Abstract

Regulation of gene transcription requires an interaction between specific segments of nuclear DNA and specific proteins. We describe a method to localize the specific DNA-binding proteins using haptenized double-stranded (ds) DNAs. To demonstrate this method, an oligodeoxynucleotide (oligo-DNA) with a consensus base sequence of cyclic adenosine monophosphate-responsive element (CRE) (TGACGTCA) with three TTA repeats at the 5' end was synthesized. Since the CRE sequence is palindromic, the oligo-DNA was allowed to self-anneal and form ds DNA with three TTA repeats at both ends.
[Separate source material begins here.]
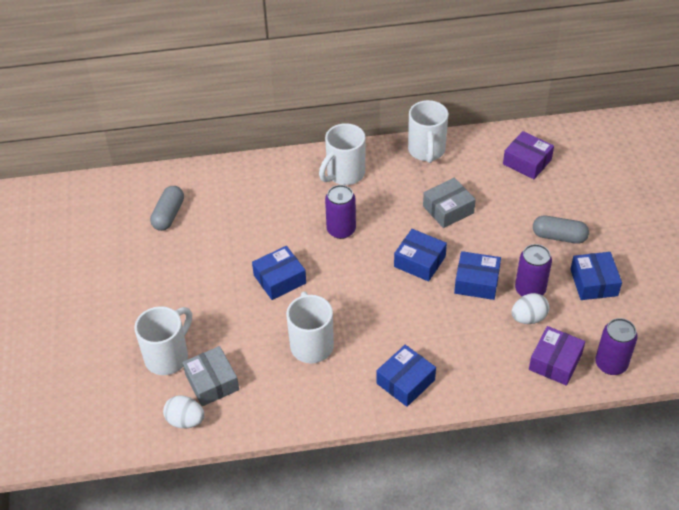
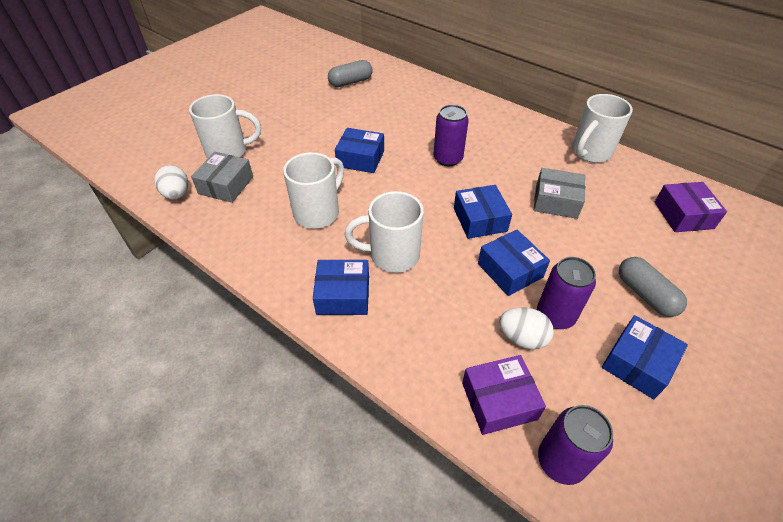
camera: 45 degrees right, 0 degrees up
(344, 174) = (500, 128): white mug -> white mug (392, 255)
The CRE ds-oligo-DNA was irradiated with UV light to form haptenic thymine-thymine (T-T) dimers. The haptenized CRE ds-oligo-DNA reacted by Southwestern analysis with a distinct set of proteins, previously identified as CRE-binding proteins, ranging from 40-90 KD. When the haptenized CRE ds-oligo-DNA reacted with frozen sections fixed with 4% paraformaldehyde in PBS (pH 7.4) followed by enzyme immunohistochemical localization of the T-T dimers, nuclei of intestinal epithelial cells and brain cells were heavily stained. Nuclear staining was blocked when the sections were reacted with the haptenized CRE ds-oligo-DNA in the presence of an excess amount of non-haptenized CRE ds-oligo-DNA. This method, henceforth referred as Southwestern histochemistry, should be a useful tool to localize proteins that bind to a specific DNA sequence and regulate the transcriptional activity of genes.